Later, Francine comes to unlace me in the dark. I have fallen asleep in a chair, because to lie down seems to strangle the child, or strangle me, one or the other. So she whispers quite close to me and heaves me a little forward to get at the hooks and then the stays.
I groan a little. And, in my sleep-weakened state, all I can think of is the closeness of her belly to me and the hope that there is not a child in her too. I can smell him off her, and this makes me gag a little. Because in the bargain, whatever it was, there was nothing agreed about smell.
And then she has me undressed and under the bedclothes, free of my corset, and happy as a boiled egg, all peeled.
In the middle of the night, I stir and find he is not yet come to bed. It is some time before I remember why this might be, and when I do I am awake and raging. He must not sleep with her. These hours, I think, are meant to punish. And, if so, he will be punished in return. Because he has started the wrong game here. He has started a small game and I am hugely, wildly bored by the small game. I was not sure I wanted to play, but if needs must, then I will play big.
Such is my ambition, in the middle of the night.
I hear the darkness breathe and stir; an animal close to my ear. I never sleep alone. I had Francine crawl in with me in Paris, when there was no man in the bed (I can hardly call for her, now). Because there was always my sister and, when my sister bolted, there was any number of girls at Mme Hubert's. The first, the only, nights I spent alone were in that inn, when Mr Bennett brought me to Paris.

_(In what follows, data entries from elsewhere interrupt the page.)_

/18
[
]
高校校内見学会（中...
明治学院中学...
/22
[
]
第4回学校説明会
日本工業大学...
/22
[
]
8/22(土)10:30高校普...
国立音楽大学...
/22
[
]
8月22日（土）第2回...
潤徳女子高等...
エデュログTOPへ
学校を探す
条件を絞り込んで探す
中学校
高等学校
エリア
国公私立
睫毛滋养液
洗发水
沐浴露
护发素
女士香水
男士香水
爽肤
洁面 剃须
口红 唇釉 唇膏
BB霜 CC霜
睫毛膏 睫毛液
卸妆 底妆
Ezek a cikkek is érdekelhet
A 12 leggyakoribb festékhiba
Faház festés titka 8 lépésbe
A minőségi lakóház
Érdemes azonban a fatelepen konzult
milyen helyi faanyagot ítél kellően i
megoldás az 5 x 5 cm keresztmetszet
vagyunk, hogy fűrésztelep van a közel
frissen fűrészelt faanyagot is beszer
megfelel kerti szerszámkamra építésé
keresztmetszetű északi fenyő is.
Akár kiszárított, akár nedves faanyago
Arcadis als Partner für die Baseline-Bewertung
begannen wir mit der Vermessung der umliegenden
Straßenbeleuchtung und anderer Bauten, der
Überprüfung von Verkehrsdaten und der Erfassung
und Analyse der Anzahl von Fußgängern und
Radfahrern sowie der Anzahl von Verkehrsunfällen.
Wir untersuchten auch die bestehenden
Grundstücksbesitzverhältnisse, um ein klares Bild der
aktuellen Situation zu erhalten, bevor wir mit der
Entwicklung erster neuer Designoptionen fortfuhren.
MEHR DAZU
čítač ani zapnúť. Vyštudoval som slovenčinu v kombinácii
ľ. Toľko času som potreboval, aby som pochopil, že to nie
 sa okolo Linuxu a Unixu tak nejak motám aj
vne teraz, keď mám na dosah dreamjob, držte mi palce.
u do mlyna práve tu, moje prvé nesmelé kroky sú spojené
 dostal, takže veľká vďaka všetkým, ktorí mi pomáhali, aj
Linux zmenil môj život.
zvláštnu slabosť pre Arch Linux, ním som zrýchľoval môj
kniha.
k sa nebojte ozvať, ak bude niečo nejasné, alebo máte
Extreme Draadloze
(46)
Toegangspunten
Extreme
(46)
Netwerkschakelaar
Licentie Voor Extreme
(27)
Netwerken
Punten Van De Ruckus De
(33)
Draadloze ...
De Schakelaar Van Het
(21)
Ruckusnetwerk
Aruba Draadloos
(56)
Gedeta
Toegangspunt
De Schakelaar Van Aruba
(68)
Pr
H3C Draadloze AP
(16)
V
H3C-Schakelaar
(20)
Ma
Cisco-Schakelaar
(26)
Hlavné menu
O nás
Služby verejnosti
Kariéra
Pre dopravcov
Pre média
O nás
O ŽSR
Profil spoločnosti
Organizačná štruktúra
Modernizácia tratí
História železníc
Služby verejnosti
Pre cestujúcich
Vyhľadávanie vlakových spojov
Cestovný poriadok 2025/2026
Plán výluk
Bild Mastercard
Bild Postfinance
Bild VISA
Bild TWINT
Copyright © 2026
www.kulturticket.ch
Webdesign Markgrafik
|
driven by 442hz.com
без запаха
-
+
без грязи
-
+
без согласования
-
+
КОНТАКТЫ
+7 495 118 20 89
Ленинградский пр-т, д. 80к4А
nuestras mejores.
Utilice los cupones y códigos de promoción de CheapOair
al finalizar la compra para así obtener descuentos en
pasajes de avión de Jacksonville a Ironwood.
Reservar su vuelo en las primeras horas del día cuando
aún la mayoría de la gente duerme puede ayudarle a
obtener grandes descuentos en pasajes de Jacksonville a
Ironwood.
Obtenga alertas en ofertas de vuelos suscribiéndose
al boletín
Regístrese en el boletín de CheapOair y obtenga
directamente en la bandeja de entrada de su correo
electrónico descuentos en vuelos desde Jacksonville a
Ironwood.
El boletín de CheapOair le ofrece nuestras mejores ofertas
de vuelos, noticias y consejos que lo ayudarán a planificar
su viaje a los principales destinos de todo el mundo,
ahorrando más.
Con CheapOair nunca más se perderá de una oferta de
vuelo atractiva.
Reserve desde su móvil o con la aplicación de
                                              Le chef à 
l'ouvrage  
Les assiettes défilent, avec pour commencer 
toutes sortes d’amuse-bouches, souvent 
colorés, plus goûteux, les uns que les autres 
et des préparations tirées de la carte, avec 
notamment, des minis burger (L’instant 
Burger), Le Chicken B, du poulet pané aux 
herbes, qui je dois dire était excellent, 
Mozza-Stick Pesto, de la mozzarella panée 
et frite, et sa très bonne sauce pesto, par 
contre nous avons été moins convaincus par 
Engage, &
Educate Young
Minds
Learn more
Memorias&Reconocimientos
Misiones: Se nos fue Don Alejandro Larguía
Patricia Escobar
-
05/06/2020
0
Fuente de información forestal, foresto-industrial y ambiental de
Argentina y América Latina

Or did not bring me to Paris. He was sick with something like grief – stiff with it, in the corner of the post we took. It was as though his back would not bend into the angle of the seat. He looked at me while I gazed out the window or played with the cards I had in a little walnut box; clever things – three children playing with their kites made up the three of hearts, I remember; though all the ones I turned were spades, with women weeping, and skeletons.
'Your fate,' I said, flicking them into Mr Bennett's poor lap – mostly to amuse the man who shared the post with us, a fat fellow with a glazed eye. Mr Bennett was, by that time, so maddened by the presence of men around me that it turned the ends of his fingers blue, and I hoped he would not die before we got to Paris, which is to say, before my fortune was made. I was fourteen. We passed though Orléans and I could smell Paris on the road. I could see the smoke of it ahead of us; there was a smudge of Paris on the clear blue sky.